[[ AVAILABLE DATA, beginning ]]

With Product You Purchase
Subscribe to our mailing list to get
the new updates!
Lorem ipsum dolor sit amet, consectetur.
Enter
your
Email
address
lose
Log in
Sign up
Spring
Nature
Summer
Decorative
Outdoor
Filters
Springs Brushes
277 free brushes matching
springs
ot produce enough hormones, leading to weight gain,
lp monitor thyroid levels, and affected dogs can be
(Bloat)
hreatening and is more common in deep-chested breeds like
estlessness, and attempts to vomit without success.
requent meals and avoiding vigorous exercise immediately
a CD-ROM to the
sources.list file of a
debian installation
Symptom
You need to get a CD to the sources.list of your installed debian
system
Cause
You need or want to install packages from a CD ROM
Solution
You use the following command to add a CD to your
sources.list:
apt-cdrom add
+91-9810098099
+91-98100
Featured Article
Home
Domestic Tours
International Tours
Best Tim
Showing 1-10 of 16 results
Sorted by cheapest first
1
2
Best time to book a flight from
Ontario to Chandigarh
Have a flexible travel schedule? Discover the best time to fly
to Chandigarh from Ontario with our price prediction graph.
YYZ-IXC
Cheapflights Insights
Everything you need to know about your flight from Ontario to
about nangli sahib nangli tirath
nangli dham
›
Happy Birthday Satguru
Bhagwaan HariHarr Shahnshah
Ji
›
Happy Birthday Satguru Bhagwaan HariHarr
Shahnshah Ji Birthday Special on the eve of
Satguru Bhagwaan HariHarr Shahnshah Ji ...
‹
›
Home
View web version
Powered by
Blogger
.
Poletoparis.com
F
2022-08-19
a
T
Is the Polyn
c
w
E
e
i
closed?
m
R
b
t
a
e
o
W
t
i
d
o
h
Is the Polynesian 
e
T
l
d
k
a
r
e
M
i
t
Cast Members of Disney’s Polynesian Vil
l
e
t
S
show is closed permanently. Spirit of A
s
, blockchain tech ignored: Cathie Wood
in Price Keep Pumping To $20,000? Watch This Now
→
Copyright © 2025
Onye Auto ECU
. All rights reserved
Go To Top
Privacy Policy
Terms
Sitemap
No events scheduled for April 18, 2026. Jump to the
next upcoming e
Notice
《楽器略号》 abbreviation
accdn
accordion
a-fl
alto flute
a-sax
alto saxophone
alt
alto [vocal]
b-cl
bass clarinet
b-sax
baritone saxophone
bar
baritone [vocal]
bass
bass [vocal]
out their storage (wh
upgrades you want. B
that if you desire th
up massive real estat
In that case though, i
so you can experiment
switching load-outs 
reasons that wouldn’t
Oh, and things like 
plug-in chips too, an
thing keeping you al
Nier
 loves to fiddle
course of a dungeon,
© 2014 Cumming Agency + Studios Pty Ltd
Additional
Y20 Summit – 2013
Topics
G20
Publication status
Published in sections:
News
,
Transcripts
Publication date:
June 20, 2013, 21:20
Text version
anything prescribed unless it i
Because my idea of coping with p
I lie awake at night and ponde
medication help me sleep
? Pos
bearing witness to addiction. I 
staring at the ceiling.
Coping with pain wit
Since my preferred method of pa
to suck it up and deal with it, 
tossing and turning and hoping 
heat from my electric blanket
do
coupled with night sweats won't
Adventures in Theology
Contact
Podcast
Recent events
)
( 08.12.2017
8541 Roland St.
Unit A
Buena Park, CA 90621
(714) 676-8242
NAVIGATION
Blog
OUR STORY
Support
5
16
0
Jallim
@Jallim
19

[[ AVAILABLE DATA, end ]]

EXERCISE. Reproduce all of the rows above, switching each occurrence of "Ontario" to "Toronto" and leaving everything else unchanged.

WRITTEN REPLY.
With Product You Purchase
Subscribe to our mailing list to get
the new updates!
Lorem ipsum dolor sit amet, consectetur.
Enter
your
Email
address
lose
Log in
Sign up
Spring
Nature
Summer
Decorative
Outdoor
Filters
Springs Brushes
277 free brushes matching
springs
ot produce enough hormones, leading to weight gain,
lp monitor thyroid levels, and affected dogs can be
(Bloat)
hreatening and is more common in deep-chested breeds like
estlessness, and attempts to vomit without success.
requent meals and avoiding vigorous exercise immediately
a CD-ROM to the
sources.list file of a
debian installation
Symptom
You need to get a CD to the sources.list of your installed debian
system
Cause
You need or want to install packages from a CD ROM
Solution
You use the following command to add a CD to your
sources.list:
apt-cdrom add
+91-9810098099
+91-98100
Featured Article
Home
Domestic Tours
International Tours
Best Tim
Showing 1-10 of 16 results
Sorted by cheapest first
1
2
Best time to book a flight from
Toronto to Chandigarh
Have a flexible travel schedule? Discover the best time to fly
to Chandigarh from Toronto with our price prediction graph.
YYZ-IXC
Cheapflights Insights
Everything you need to know about your flight from Toronto to
about nangli sahib nangli tirath
nangli dham
›
Happy Birthday Satguru
Bhagwaan HariHarr Shahnshah
Ji
›
Happy Birthday Satguru Bhagwaan HariHarr
Shahnshah Ji Birthday Special on the eve of
Satguru Bhagwaan HariHarr Shahnshah Ji ...
‹
›
Home
View web version
Powered by
Blogger
.
Poletoparis.com
F
2022-08-19
a
T
Is the Polyn
c
w
E
e
i
closed?
m
R
b
t
a
e
o
W
t
i
d
o
h
Is the Polynesian 
e
T
l
d
k
a
r
e
M
i
t
Cast Members of Disney’s Polynesian Vil
l
e
t
S
show is closed permanently. Spirit of A
s
, blockchain tech ignored: Cathie Wood
in Price Keep Pumping To $20,000? Watch This Now
→
Copyright © 2025
Onye Auto ECU
. All rights reserved
Go To Top
Privacy Policy
Terms
Sitemap
No events scheduled for April 18, 2026. Jump to the
next upcoming e
Notice
《楽器略号》 abbreviation
accdn
accordion
a-fl
alto flute
a-sax
alto saxophone
alt
alto [vocal]
b-cl
bass clarinet
b-sax
baritone saxophone
bar
baritone [vocal]
bass
bass [vocal]
out their storage (wh
upgrades you want. B
that if you desire th
up massive real estat
In that case though, i
so you can experiment
switching load-outs 
reasons that wouldn’t
Oh, and things like 
plug-in chips too, an
thing keeping you al
Nier
 loves to fiddle
course of a dungeon,
© 2014 Cumming Agency + Studios Pty Ltd
Additional
Y20 Summit – 2013
Topics
G20
Publication status
Published in sections:
News
,
Transcripts
Publication date:
June 20, 2013, 21:20
Text version
anything prescribed unless it i
Because my idea of coping with p
I lie awake at night and ponde
medication help me sleep
? Pos
bearing witness to addiction. I 
staring at the ceiling.
Coping with pain wit
Since my preferred method of pa
to suck it up and deal with it, 
tossing and turning and hoping 
heat from my electric blanket
do
coupled with night sweats won't
Adventures in Theology
Contact
Podcast
Recent events
)
( 08.12.2017
8541 Roland St.
Unit A
Buena Park, CA 90621
(714) 676-8242
NAVIGATION
Blog
OUR STORY
Support
5
16
0
Jallim
@Jallim
19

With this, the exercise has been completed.